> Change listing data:

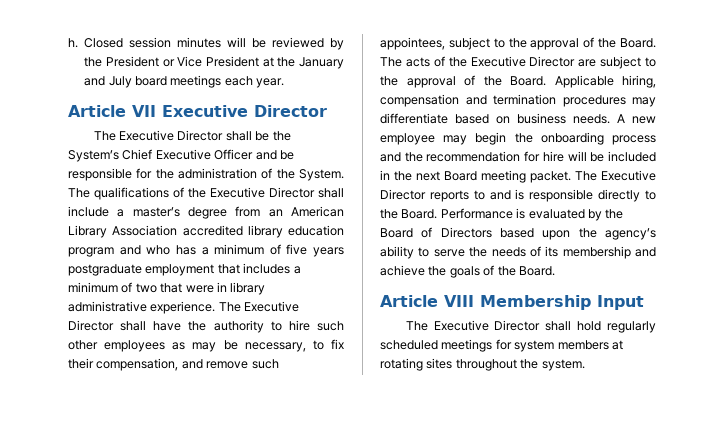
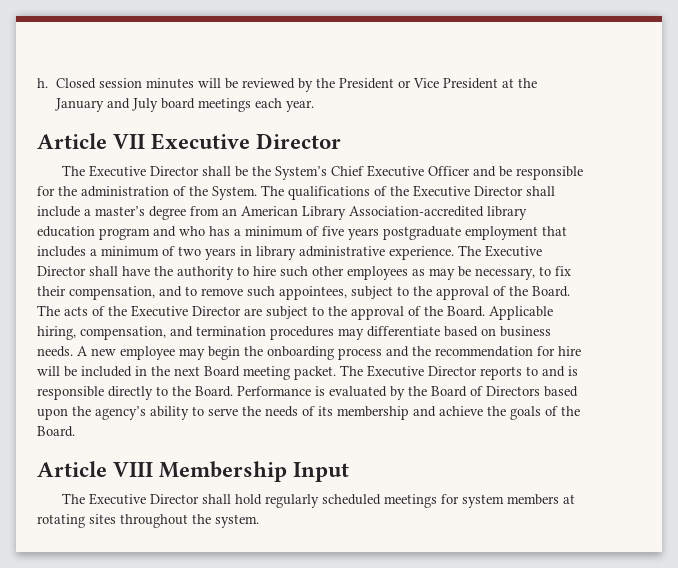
[112,225,243,236] Association accredited -> [349,206,484,217] Association-accredited
[160,283,214,293] that were -> [205,248,236,260] years
(203, 364) none -> [185,286,197,296] to
[380,94,459,107] compensation -> [80,326,166,340] compensation,

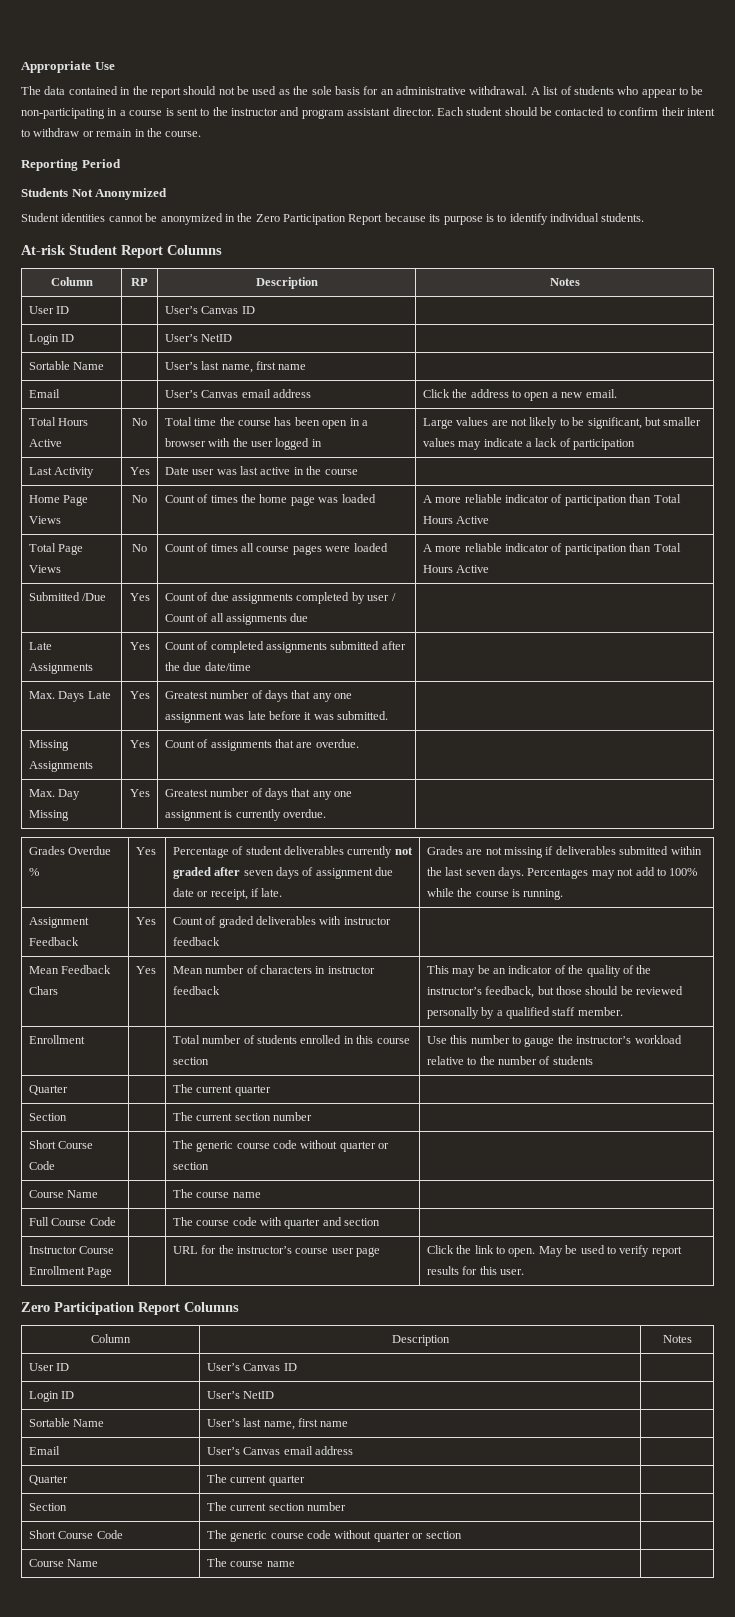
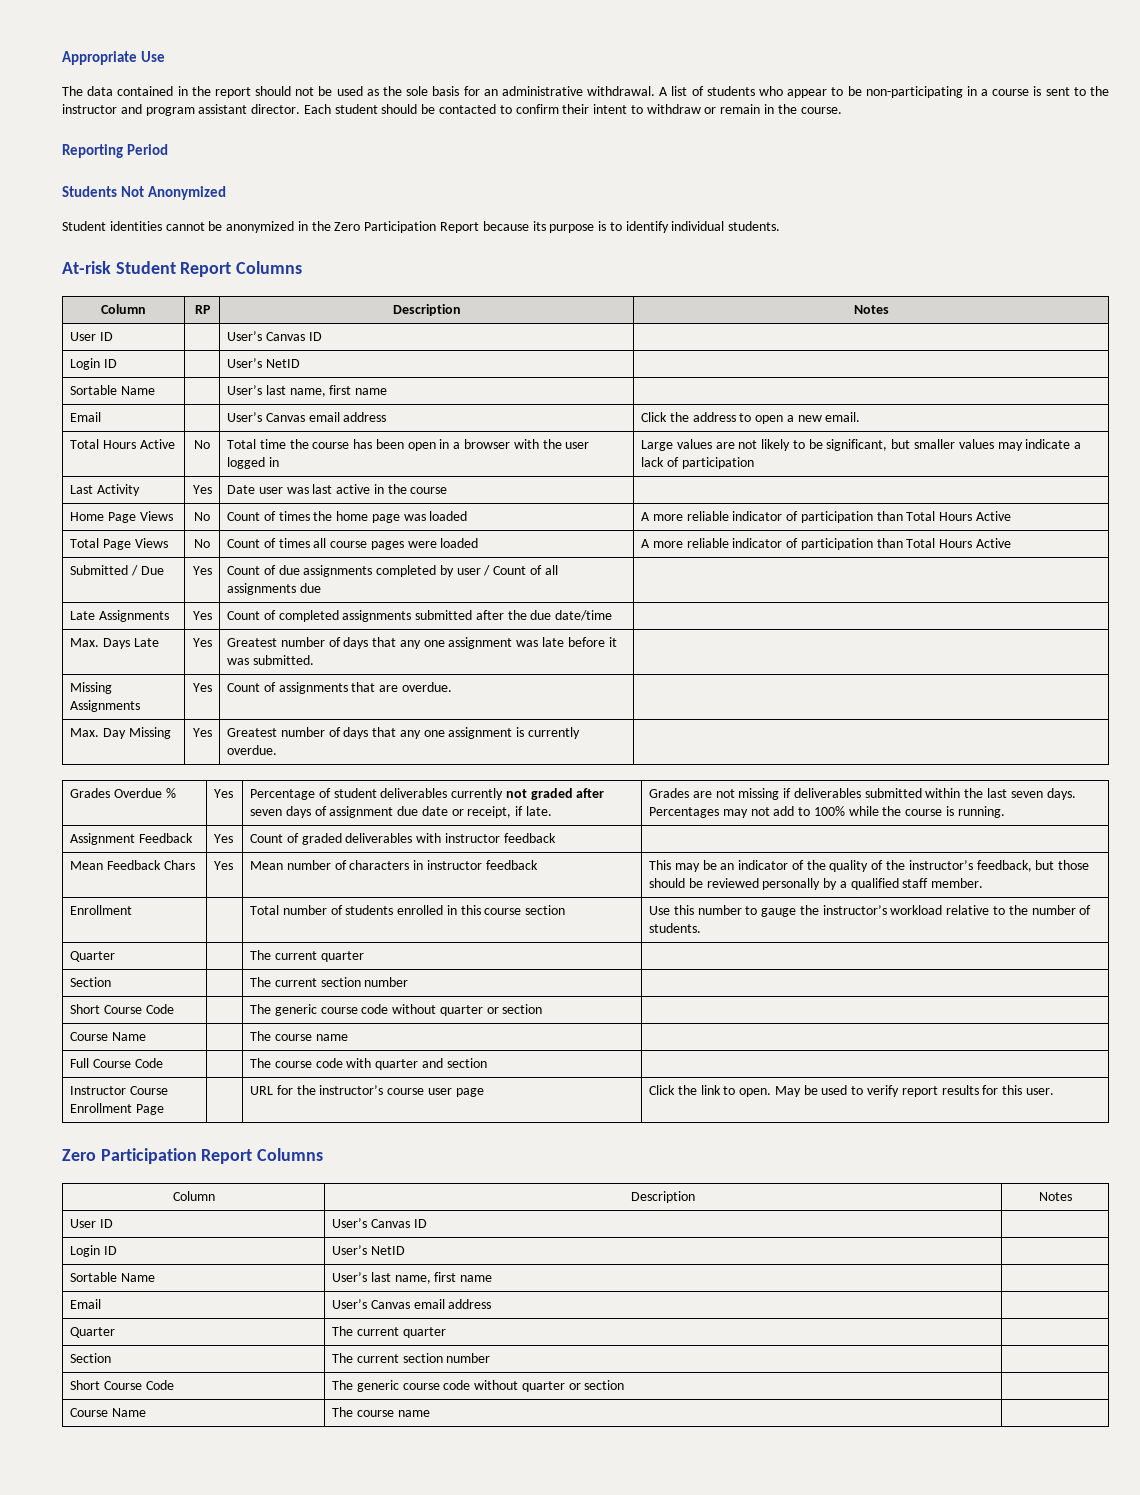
[82,593,107,601] /Due -> [130,565,164,576] / Due
[552,1056,593,1065] students -> [648,923,701,933] students.

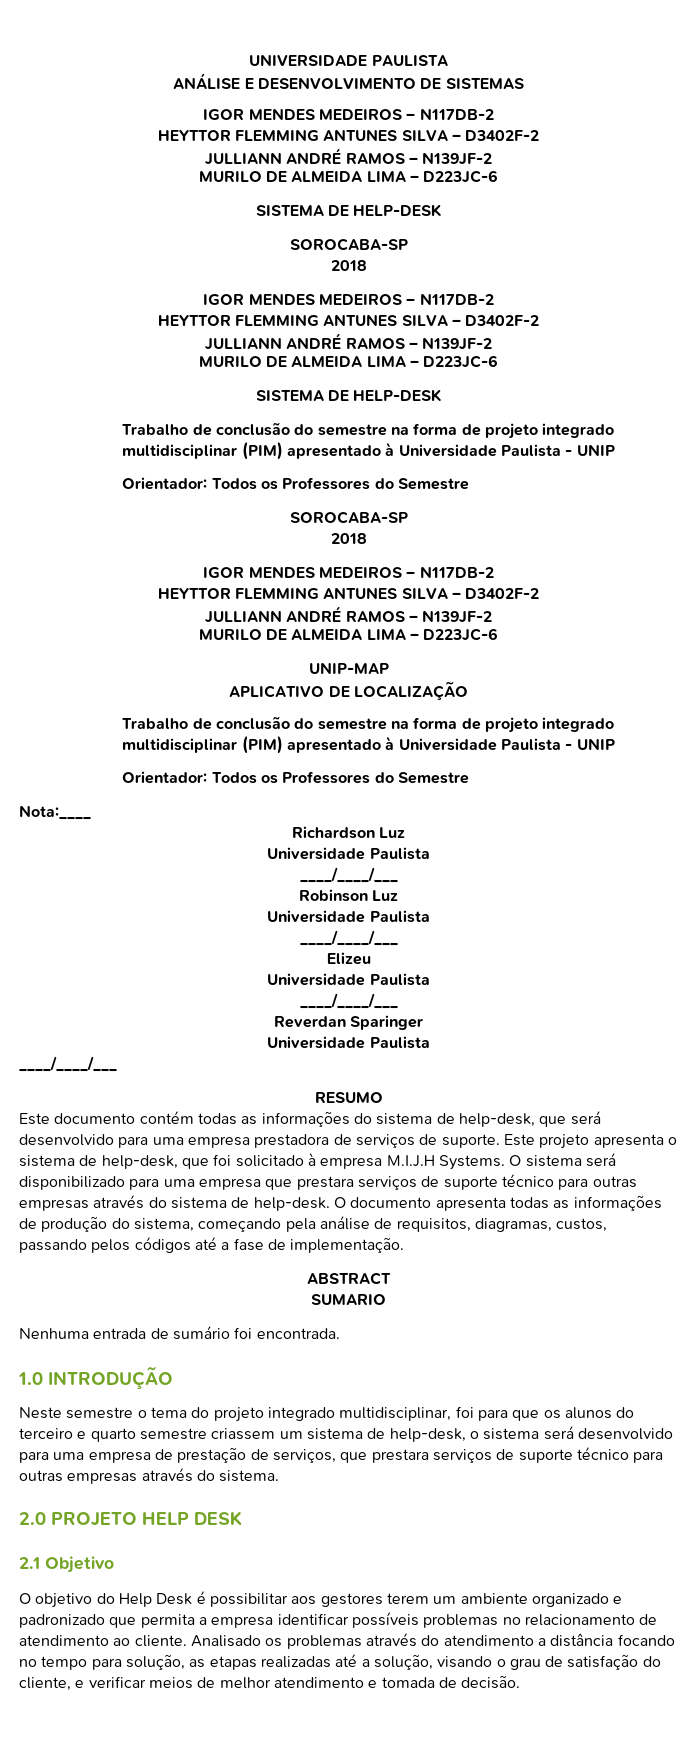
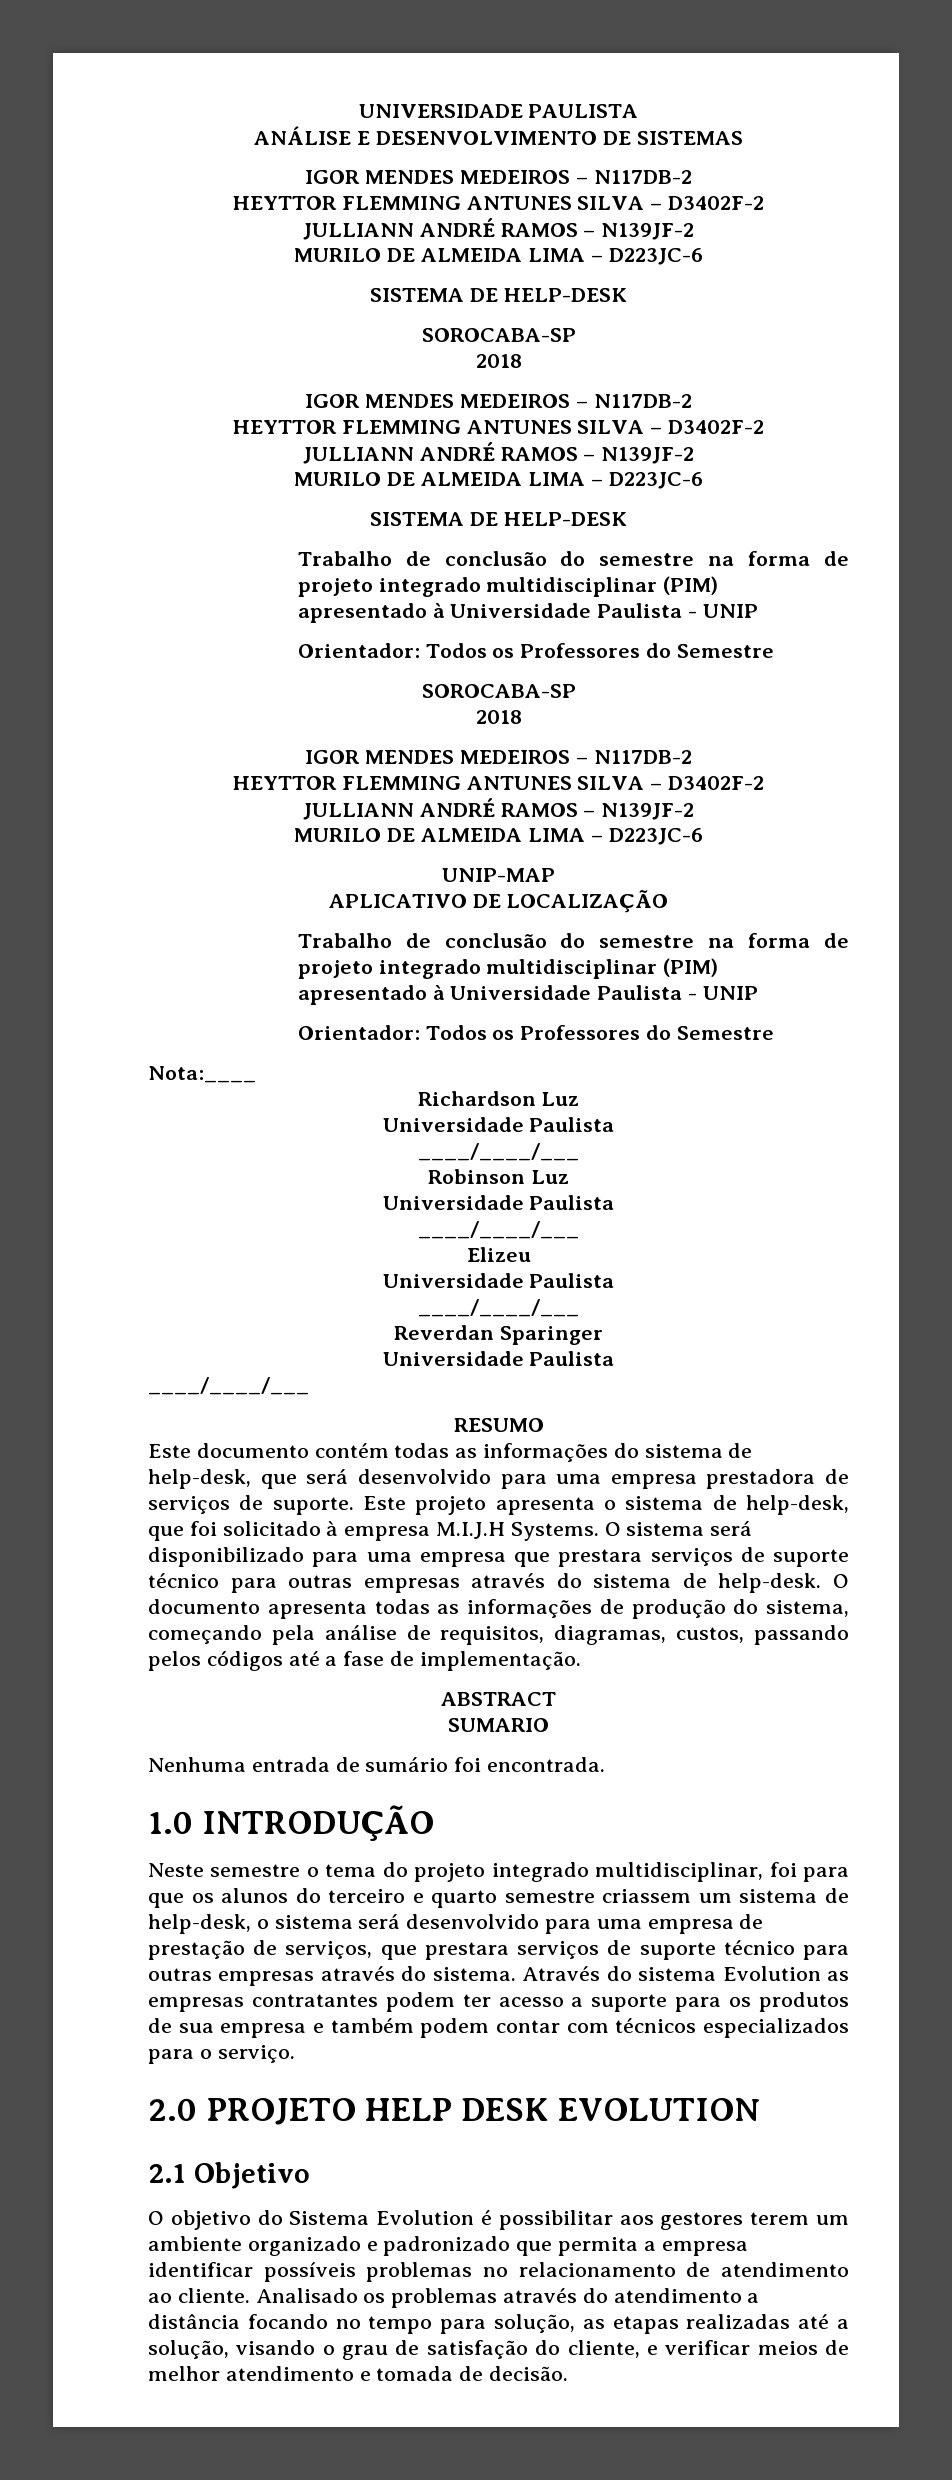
(280, 1476) none -> [522,1966,850,1981] [148,1992,850,2012] [148,2018,849,2038] [148,2045,295,2064] Através do sistema Evolution as empresas contratantes podem ter acesso a suporte para os produtos de sua empresa e também podem contar com técnicos especializados para o serviço.
(242, 1518) none -> [558,2098,761,2121] EVOLUTION
[118,1593,193,1607] Help Desk -> [289,2210,475,2225] Sistema Evolution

> WORK INSTRUCTION: Your task is to find every line above containing the word "none" and copy it.

> RESPONSE TO THIS EXERCISE:
(203, 364) none -> [185,286,197,296] to
(280, 1476) none -> [522,1966,850,1981] [148,1992,850,2012] [148,2018,849,2038] [148,2045,295,2064] Através do sistema Evolution as empresas contratantes podem ter acesso a suporte para os produtos de sua empresa e também podem contar com técnicos especializados para o serviço.
(242, 1518) none -> [558,2098,761,2121] EVOLUTION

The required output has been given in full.